In general, defense attorneys having a close working relationship with prosecutors is not particularly unusual. Given that the two often interact over the course of hundreds of cases, it is inevitable that the temptation to make certain accommodations in a given case will arise. For example, a defense attorney might know that if he makes the prosecutor jump through hoops by filing requests for extensive “bills of particulars” (a formal, detailed explanation of charges only used currently in a few states), the prosecutor may make it more difficult for him to get Brady materials in other cases. Similarly, if the defense attorney doesn’t play ball in a plea negotiation over a case the prosecutor really wants off of his desk, the prosecutor can refuse to offer favorable pleas to other clients.

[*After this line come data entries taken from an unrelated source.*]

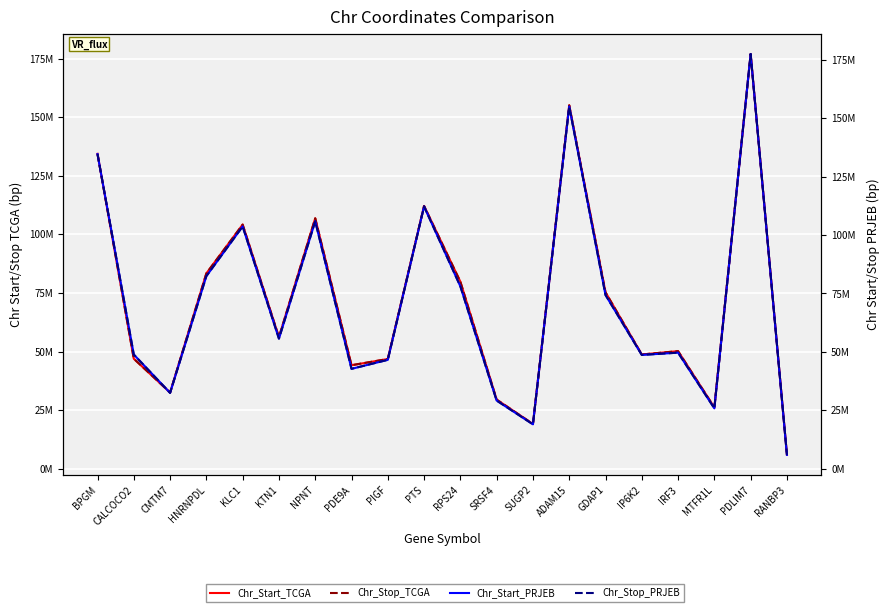

What is the approximate value of Chr_Start_TCGA at PDLIM7?

176917032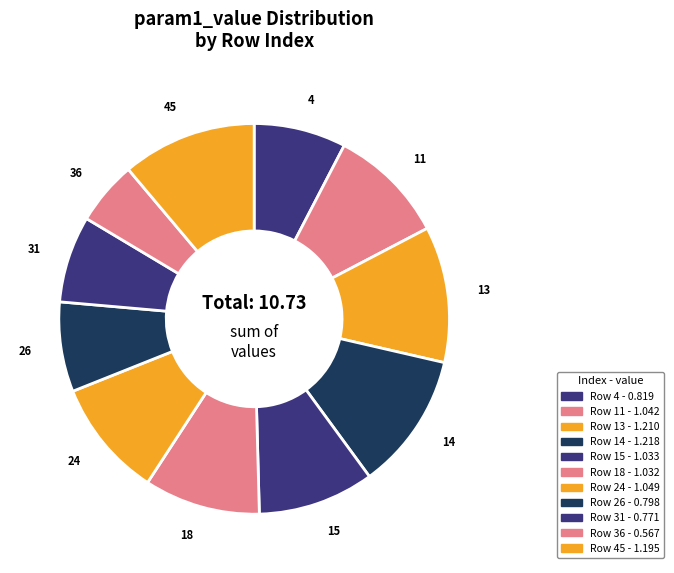

How many slices are in this pie chart?

11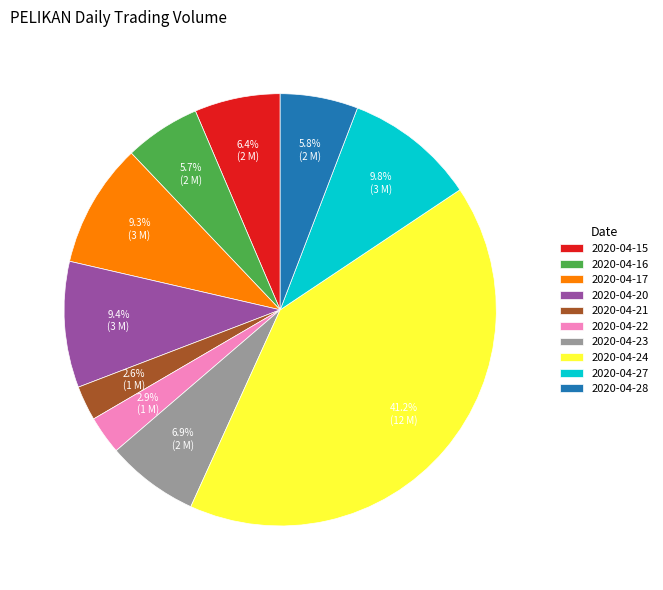

Count the number of slices in the pie.

10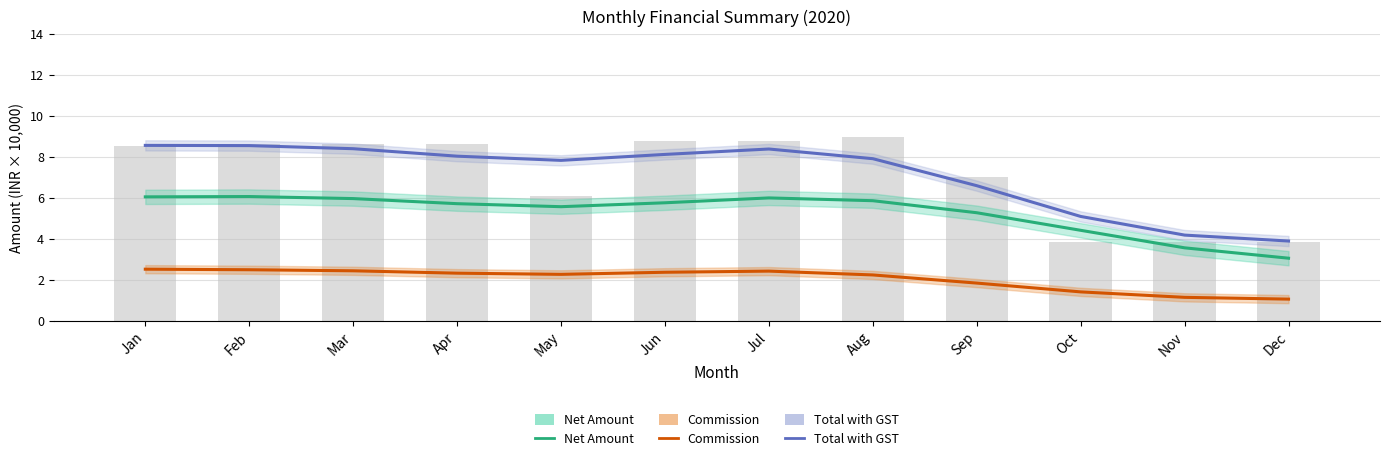

Reading right to left, extract all data points from this chart.

Net Amount: 3.0	3.6	4.4	5.3	5.9	6.0	5.8	5.6	5.7	6.0	6.1	6.0
Commission: 1.1	1.1	1.4	1.8	2.2	2.4	2.4	2.3	2.3	2.4	2.5	2.5
Total with GST: 3.9	4.2	5.1	6.6	7.9	8.4	8.1	7.8	8.0	8.4	8.5	8.6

I’m not saying such conduct is universal, but it does happen, and the system makes it inevitable. That is part of the reason certain reforms, such as prosecutorial open file policies or active judicial participation in plea bargaining, are often advocated.

As to the speed of Jay’s plea deal, I don’t find that especially shocking. Accessory after the fact to murder in Maryland carries a penalty of up to ten years’ incarceration, so the two years recommended in the plea was a pretty good bargain. And given that Jay had admitted his participation in detail, and the voluntariness of his confessions and the status of his Miranda waiver were apparently beyond reasonable question, there was not a whole lot else to research. And, of course, Jay ended up with an even better, suspended sentence (which may have been part of a mutually understood deal not expressed on the face of the plea). Given the crushing caseload many defense attorneys operate under, rapid pleas are not as uncommon as one would think or perhaps hope.